Hu S X, Bishel David T, Chin David A, Nilson Philip M, Karasiev Valentin V, Golovkin Igor E, Gu Ming, Hansen Stephanie B, Mihaylov Deyan I, Shaffer Nathaniel R, Zhang Shuai, Walton Timothy
Laboratory for Laser Energetics, University of Rochester, 250 East River Road, Rochester, NY, 14623-1299, USA.
Department of Mechanical Engineering, University of Rochester, Rochester, NY, 14623, USA.

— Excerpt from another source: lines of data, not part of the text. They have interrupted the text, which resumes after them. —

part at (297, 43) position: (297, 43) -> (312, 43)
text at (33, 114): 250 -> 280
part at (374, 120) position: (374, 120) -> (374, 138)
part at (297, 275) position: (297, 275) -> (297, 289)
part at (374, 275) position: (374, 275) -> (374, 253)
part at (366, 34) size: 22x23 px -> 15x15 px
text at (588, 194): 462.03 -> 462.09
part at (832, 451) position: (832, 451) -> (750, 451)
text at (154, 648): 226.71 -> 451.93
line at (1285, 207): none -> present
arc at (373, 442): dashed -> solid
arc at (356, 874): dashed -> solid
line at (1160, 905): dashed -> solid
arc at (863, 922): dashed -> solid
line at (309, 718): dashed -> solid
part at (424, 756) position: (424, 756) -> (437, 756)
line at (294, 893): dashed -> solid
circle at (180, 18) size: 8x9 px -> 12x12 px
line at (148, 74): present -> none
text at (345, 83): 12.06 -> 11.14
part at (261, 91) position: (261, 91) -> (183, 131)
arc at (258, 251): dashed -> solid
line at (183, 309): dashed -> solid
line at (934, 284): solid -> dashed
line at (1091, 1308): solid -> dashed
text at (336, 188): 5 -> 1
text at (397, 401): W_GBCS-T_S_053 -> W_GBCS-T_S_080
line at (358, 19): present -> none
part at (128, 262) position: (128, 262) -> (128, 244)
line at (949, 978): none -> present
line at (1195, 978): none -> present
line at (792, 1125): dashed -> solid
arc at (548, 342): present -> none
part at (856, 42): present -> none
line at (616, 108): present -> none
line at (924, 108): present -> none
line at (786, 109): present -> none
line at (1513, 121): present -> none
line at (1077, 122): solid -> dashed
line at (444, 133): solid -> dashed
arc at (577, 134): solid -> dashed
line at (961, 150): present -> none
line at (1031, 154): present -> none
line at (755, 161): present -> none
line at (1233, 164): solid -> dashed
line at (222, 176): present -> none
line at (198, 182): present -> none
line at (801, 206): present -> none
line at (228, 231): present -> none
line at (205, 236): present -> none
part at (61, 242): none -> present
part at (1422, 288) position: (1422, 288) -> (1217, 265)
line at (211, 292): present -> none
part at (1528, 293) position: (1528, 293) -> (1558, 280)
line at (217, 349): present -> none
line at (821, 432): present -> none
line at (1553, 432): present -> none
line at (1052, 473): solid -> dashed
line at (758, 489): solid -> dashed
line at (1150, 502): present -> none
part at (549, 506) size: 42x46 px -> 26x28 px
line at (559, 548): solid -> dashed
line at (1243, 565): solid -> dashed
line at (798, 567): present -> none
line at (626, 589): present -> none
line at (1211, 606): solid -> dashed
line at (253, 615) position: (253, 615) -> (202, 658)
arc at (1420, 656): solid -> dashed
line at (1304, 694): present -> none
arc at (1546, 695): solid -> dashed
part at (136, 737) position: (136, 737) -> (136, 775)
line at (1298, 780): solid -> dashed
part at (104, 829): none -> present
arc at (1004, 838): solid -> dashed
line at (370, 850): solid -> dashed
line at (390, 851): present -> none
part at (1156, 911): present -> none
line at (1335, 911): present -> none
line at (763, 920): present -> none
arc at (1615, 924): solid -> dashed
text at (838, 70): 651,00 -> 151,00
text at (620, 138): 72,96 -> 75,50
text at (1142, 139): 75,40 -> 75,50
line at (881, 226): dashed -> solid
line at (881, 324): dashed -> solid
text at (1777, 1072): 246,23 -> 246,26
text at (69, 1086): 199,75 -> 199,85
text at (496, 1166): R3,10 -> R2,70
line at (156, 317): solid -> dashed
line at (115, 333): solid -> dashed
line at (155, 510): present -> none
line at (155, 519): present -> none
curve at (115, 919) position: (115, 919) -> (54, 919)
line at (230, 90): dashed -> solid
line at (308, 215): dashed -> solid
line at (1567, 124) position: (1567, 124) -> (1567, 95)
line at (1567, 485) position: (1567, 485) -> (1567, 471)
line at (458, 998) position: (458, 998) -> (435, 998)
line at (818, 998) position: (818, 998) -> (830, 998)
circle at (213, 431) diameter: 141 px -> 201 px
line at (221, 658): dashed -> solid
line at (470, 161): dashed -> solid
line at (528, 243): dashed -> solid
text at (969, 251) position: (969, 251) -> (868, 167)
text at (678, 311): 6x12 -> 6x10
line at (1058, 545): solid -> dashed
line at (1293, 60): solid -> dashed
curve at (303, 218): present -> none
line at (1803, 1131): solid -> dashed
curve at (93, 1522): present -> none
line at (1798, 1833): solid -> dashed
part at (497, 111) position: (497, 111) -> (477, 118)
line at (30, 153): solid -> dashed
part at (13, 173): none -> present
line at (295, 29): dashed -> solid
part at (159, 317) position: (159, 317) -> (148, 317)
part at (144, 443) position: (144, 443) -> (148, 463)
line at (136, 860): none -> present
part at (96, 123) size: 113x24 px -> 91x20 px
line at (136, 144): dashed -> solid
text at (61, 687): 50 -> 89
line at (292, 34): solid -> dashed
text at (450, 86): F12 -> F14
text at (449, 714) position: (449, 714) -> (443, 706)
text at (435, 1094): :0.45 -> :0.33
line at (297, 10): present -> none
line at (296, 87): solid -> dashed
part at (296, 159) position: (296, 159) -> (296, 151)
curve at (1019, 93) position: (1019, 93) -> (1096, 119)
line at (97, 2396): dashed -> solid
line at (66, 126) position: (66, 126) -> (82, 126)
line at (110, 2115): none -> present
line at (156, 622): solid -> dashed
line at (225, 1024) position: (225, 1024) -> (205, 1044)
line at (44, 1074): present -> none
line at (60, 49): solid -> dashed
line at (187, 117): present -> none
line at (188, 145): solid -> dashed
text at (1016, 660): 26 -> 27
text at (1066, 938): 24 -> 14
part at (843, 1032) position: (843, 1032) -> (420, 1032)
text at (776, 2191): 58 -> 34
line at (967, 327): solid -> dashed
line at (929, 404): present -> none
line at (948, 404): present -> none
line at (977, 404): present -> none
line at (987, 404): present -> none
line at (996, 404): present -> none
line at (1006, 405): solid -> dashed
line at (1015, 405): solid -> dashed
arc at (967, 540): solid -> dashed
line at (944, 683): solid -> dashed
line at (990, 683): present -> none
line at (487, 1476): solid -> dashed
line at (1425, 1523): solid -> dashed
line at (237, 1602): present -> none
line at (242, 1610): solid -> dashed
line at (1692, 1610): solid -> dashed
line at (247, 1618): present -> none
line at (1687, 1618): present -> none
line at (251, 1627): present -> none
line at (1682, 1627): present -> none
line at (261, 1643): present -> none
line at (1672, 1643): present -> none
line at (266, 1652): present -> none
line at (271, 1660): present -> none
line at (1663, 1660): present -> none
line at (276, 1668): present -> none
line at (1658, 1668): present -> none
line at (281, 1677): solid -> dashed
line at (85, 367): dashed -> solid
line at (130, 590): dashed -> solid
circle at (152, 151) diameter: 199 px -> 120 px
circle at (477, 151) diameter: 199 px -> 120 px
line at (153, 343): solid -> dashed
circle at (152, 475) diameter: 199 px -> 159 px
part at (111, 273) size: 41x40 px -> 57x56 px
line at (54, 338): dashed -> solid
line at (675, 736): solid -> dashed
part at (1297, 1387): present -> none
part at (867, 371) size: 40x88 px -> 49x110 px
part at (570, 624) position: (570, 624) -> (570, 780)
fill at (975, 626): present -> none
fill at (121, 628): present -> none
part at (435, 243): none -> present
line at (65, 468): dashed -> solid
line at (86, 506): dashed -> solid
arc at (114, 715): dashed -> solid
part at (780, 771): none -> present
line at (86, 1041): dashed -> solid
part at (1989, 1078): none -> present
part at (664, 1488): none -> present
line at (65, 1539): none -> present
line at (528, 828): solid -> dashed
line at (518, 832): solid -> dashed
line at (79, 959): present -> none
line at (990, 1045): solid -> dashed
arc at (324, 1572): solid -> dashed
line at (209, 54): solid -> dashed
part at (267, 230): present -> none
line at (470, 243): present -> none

Nat Commun. 2022 Nov 16;13(1):6780. doi: 10.1038/s41467-022-34618-6.
Spectroscopic measurements of dense plasmas at billions of atmospheres provide tests to our fundamental understanding of how matter behaves at extreme conditions. Developing reliable atomic physics models at these conditions, benchmarked by experimental data, is crucial to an improved understanding of radiation transport in both stars and inertial fusion targets. However, detailed spectroscopic measurements at these conditions are rare, and traditional collisional-radiative equilibrium models, based on isolated-atom calculations and ad hoc continuum lowering models, have proved questionable at and beyond solid density. Here we report time-integrated and time-resolved x-ray spectroscopy measurements at several billion atmospheres using laser-driven implosions of Cu-doped targets. We use the imploding shell and its hot core at stagnation to probe the spectral changes of Cu-doped witness layer. These measurements indicate the necessity and viability of modeling dense plasmas with self-consistent methods like density-functional theory, which impact the accuracy of radiation transport simulations used to describe stellar evolution and the design of inertial fusion targets.
在数十亿个大气压下对稠密等离子体进行光谱测量,为我们对物质在极端条件下的行为的基本理解提供了检验。在这些条件下开发可靠的原子物理模型,并以实验数据为基准,对于更好地理解恒星和惯性聚变靶中的辐射输运至关重要。然而,在这些条件下进行详细的光谱测量很少见,并且基于孤立原子计算和特设连续谱降低模型的传统碰撞辐射平衡模型,在固体密度及以上时已被证明存在问题。在这里,我们报告了使用激光驱动掺杂铜靶的内爆,在数十亿个大气压下进行的时间积分和时间分辨X射线光谱测量。我们利用内爆壳及其停滞时的热芯来探测掺杂铜见证层的光谱变化。这些测量表明了用密度泛函理论等自洽方法对稠密等离子体进行建模的必要性和可行性,这会影响用于描述恒星演化和惯性聚变靶设计的辐射输运模拟的准确性。